### Try it
Find the line holding "thumb tip: (849, 648)" in the entries below. Give it again exactly, along with every line after it up to and including the line holding "index dip: (1201, 555)".

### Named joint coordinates
**********

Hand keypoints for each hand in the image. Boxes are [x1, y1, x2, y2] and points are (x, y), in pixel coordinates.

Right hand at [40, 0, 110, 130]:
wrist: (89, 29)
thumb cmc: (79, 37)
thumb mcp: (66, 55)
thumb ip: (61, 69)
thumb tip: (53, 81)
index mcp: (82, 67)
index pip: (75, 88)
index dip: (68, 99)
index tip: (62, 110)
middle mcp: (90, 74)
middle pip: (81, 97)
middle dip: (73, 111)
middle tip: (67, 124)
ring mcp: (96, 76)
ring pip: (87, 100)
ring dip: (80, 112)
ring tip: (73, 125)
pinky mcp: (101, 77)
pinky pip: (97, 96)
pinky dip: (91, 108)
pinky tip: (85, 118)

**********

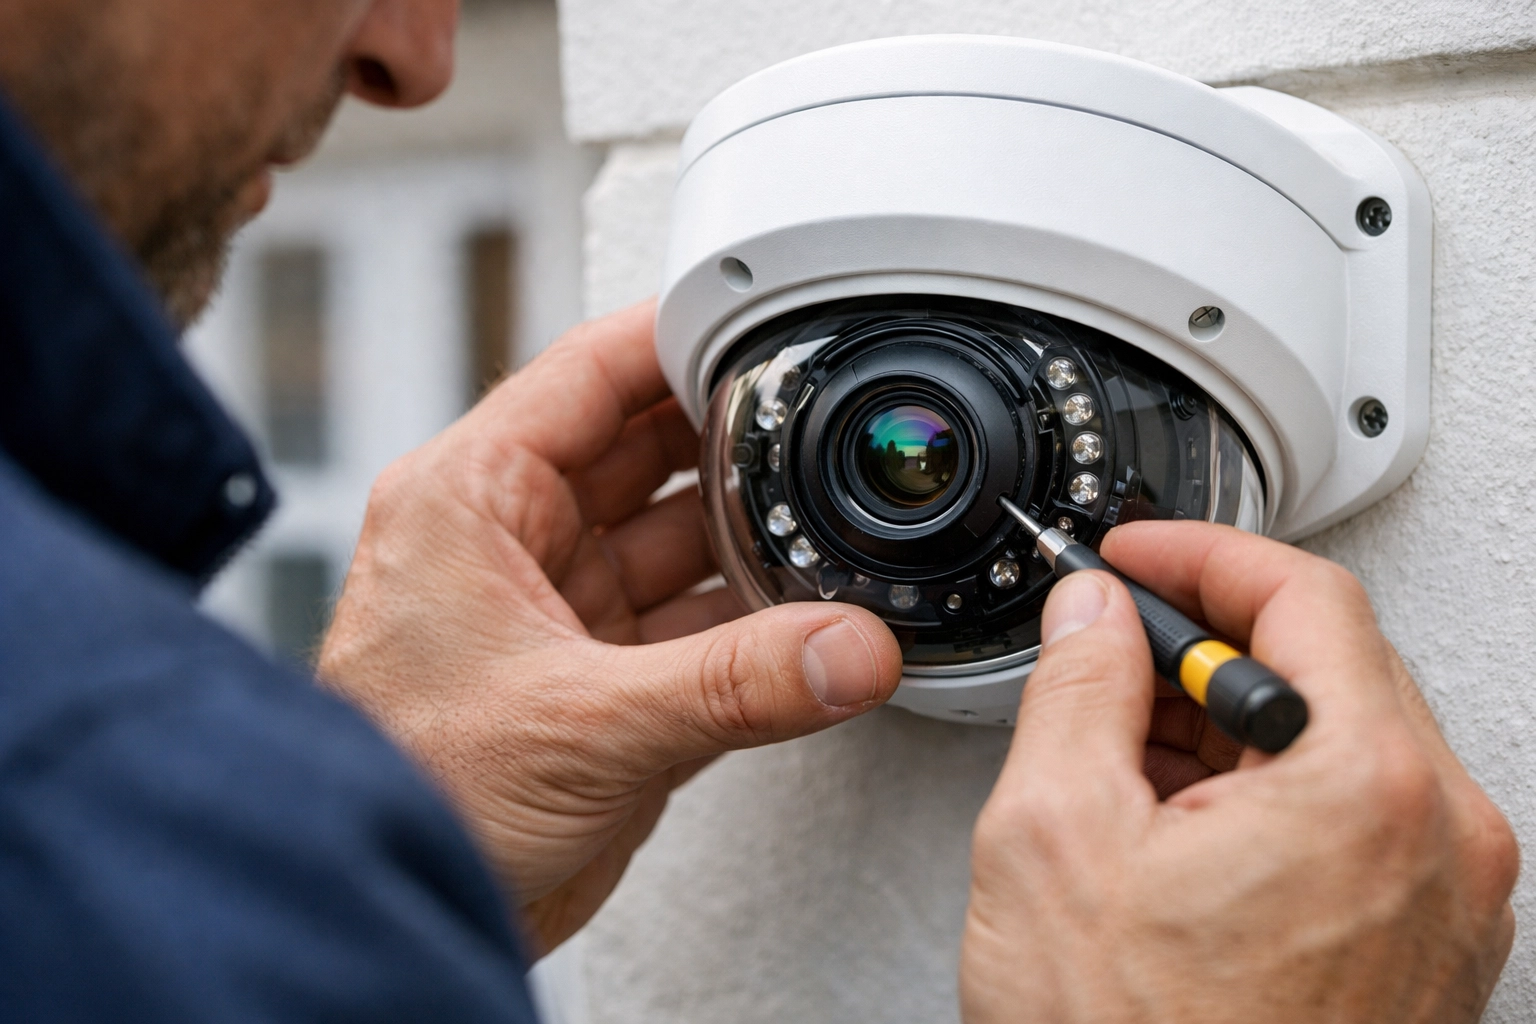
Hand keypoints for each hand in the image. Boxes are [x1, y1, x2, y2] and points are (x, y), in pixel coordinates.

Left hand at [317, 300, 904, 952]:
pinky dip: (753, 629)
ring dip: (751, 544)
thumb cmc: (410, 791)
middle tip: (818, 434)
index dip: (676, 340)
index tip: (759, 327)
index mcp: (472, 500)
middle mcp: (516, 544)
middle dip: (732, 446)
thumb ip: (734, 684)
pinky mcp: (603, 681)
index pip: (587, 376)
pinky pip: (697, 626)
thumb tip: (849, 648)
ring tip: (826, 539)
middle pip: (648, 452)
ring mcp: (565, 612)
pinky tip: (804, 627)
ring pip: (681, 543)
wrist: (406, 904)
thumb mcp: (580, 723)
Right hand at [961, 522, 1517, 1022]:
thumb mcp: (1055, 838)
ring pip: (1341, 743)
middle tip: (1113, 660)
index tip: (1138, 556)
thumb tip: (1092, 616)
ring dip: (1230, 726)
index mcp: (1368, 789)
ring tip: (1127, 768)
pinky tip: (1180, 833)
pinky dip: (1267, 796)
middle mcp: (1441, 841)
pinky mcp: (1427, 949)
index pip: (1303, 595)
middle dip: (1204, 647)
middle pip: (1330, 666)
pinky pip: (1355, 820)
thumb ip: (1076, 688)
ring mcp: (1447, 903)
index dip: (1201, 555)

**********

### Exercise output
thumb tip: (849, 648)
ring tip: (826, 539)
middle pip: (648, 452)
ring mcp: (565, 612)
pinky tip: (804, 627)
ring pip: (681, 543)
wrist: (406, 904)
thumb mcp: (580, 723)
Right hand at [961, 522, 1517, 1022]:
thumb mcp: (1055, 838)
ring pip: (1341, 743)
middle tip: (1113, 660)
index tip: (1138, 556)
thumb tip: (1092, 616)
ring dip: (1230, 726)
index mcp: (1368, 789)
ring tip: (1127, 768)
pinky tip: (1180, 833)
pinky dip: (1267, 796)
middle mcp: (1441, 841)
pinky mcp: (1427, 949)
index pip: (1303, 595)
middle dip: (1204, 647)
middle pip: (1330, 666)
pinky pip: (1355, 820)
thumb ip: (1076, 688)
ring mcp: (1447, 903)
index dip: (1201, 555)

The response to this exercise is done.